“Play any?” he inquired, “or do you keep it around as sort of an ornament?”
“Both,” smiled Malone. “It makes the place more homelike, you know, and then I sing once in a while, but not often. Folks around here aren’t particularly partial to my voice.”
“I’m a pretty good judge,” stated the sheriff; “blaze away, and I’ll see you ain’t interrupted. Been a long time since I had the pleasure of hearing any decent singin’.”

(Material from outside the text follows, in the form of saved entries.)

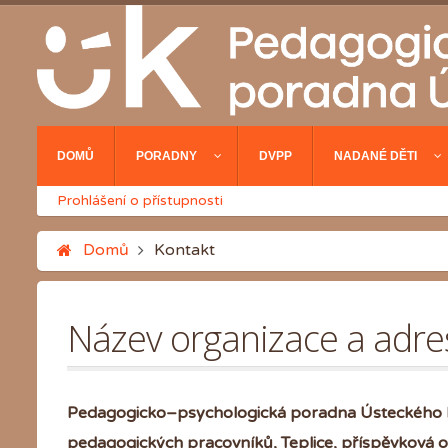
DOMŮ
PORADNY
DVPP
NADANÉ DĚTI
Prohlášení o přístupnosti
Domů
Kontakt
Název organizace a adres
Pedagogicko–psychologická poradna Ústeckého kra
pedagogických pracovníků, Teplice, příspěvková 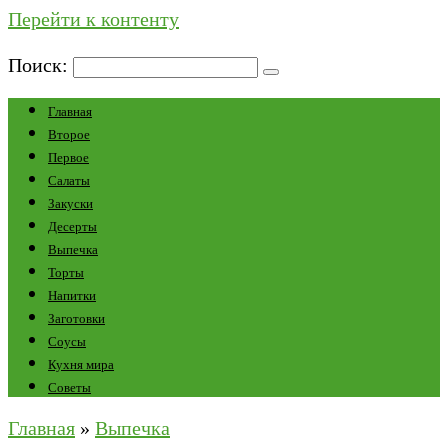
Перейти к контенту
Поиск:
Главная
Второе
Первое
Салаты
Закуски
Десерты
Выпечка
Торты
Напитки
Заготовки
Соусы
Кухня мира
Советы
Главная
»
Выпечка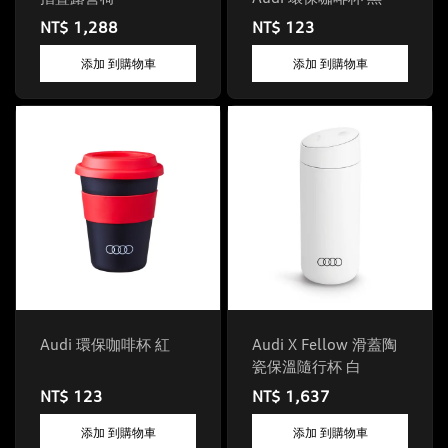
NT$ 1,288
NT$ 123
添加 到購物車
添加 到購物車
Audi 環保咖啡杯 紅
Audi X Fellow 滑蓋陶
瓷保溫隨行杯 白
NT$ 123
NT$ 1,637
添加 到購物車
添加 到購物車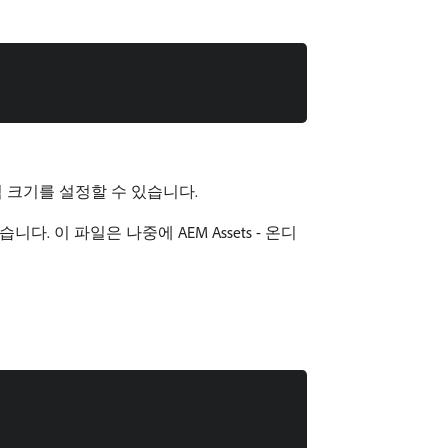
 크기를 설정할 수 있습니다.
. 이 파일은 나중에 AEM Assets - 온디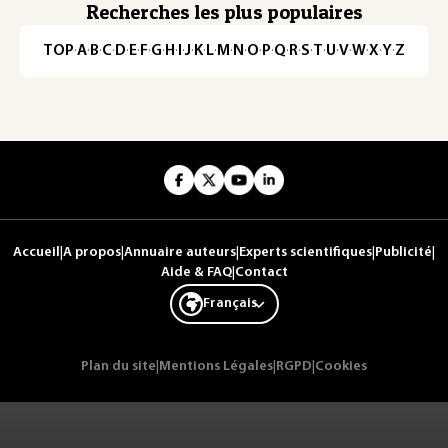
Recherches les plus populaires
TOP
·
A
·
B
·
C
·
D
·
E
·
F
·
G
·
H
·
I
·
J
·
K
·
L
·
M
·
N
·
O
·
P
·
Q
·
R
·
S
·
T
·
U
·
V
·
W
·
X
·
Y
·
Z
Accueil
|
A propos
|
Annuaire auteurs
|
Experts scientifiques
|
Publicité
|
Aide & FAQ
|
Contact
Français
Plan du site
|
Mentions Légales
|
RGPD
|
Cookies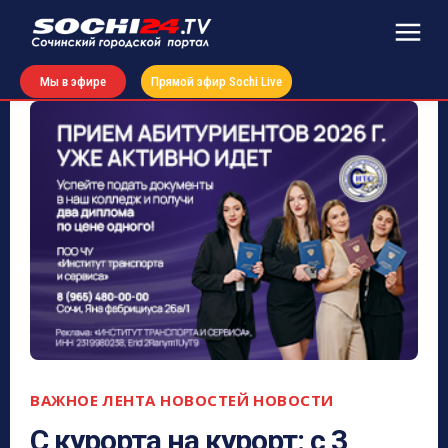
Мы в эфире
Прямой эфир Sochi Live
ВАЖНОЕ
ЛЕНТА НОВОСТЕЙ
НОВОСТИ
С курорта на курорт: с 3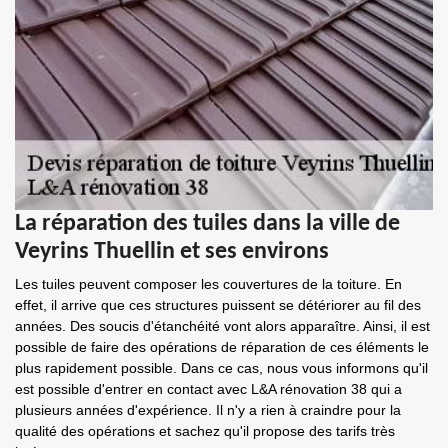
La réparation des tuiles dans la ville de
Veyrins Thuellin et ses environs
Les tuiles peuvent composer les couvertures de la toiture. En
effet, il arrive que ces structures puissent se détériorer au fil des
années. Des soucis d'étanchéité vont alors apparaître. Ainsi, il est
possible de faire des opérations de réparation de ces éléments le
plus rapidement possible. Dans ce cas, nous vous informons qu'il
est possible d'entrer en contact avec L&A rénovation 38 qui a
plusieurs années d'expérience. Il n'y a rien à craindre pour la
qualité des opérations et sachez qu'il propose des tarifs très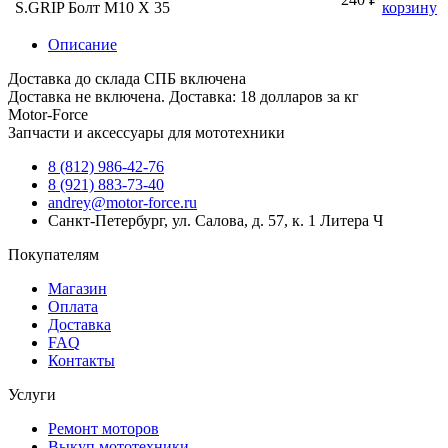
S.GRIP Болт M10 X 35
корзину
Описание
Доставка до склада СПБ включена
Доставка не включена. Доставка: 18 долларов за кг
Motor-Force
Запчасти и аксессуары для мототехники
8 (812) 986-42-76
8 (921) 883-73-40
andrey@motor-force.ru
Санкт-Петербург, ул. Салова, д. 57, к. 1 Литера Ч
Покупателям
Магазин
Оплата
Доставка
FAQ
Контакты
Услуги
Ремонт моторов
Выкуп мототехники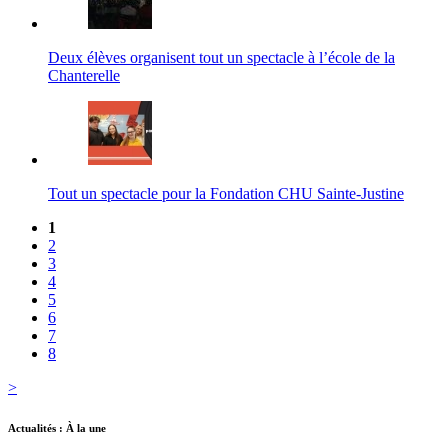
Deux élèves organisent tout un spectacle à l’école de la
Chanterelle
Tout un spectacle pour la Fondation CHU Sainte-Justine
1
2
3
4
5
6
7
8
>
Actualités : À la une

He was, as he said, a fairly good judge, and he was delighted with the rich barytone which rang through the cave. After a time, as the whisky and the music melted into his mood, he began to call for old favorites, darky ballads, and last of all, for the sentimental ditties which have always charmed the heart of the rough men of the West: “Annie Laurie,” “Old Black Joe,” “Ben Bolt,” “Silver Threads Among the Gold.”
As he sang the bandit commenced, naturally, to walk back and forth through the cave, and the sheriff sat back in the chair and with half-closed eyes waved the revolver back and forth in time. He failed to note that as Malone walked up and down each time he made a longer trip, until at last he was pacing and turning close to the table on which lay the revolvers side by side. He did not note it, or if he did his mind was too thrilled with the tender airs and the tenderer liquor to register the fact clearly. It faded into the pleasant blur of his sensations.
Oh, don’t you remember sweet Alice, Ben Bolt, Sweet Alice with—
The music stopped. Malone had stooped over the table with the speed of a bird picking up a grain of wheat, and with the same movement he whirled and fired. The gun spun from the hand of the sheriff and he stood staring into eyes which now beyond all doubt flared with a yellow animal fire.
“Now put your hands behind your back after you’ve thrown those bracelets to me,” said Malone. “I naturally hate to break up this party, but I think you’ve had about enough whisky to keep you warm on the ride back, Lefty, my boy.”
There was an insane desire on the sheriff’s part to leap upon Malone bare-handed, but he had seen too many fighting men in action before. He knew the meaning of those eyes and the steadiness of the revolver.
“It’s your game, Slim,” he said, with as little bitterness as possible; “but will you tell me why in the name of God you aren’t on the stage? It isn’t what you do, pal, it’s the way you do it!”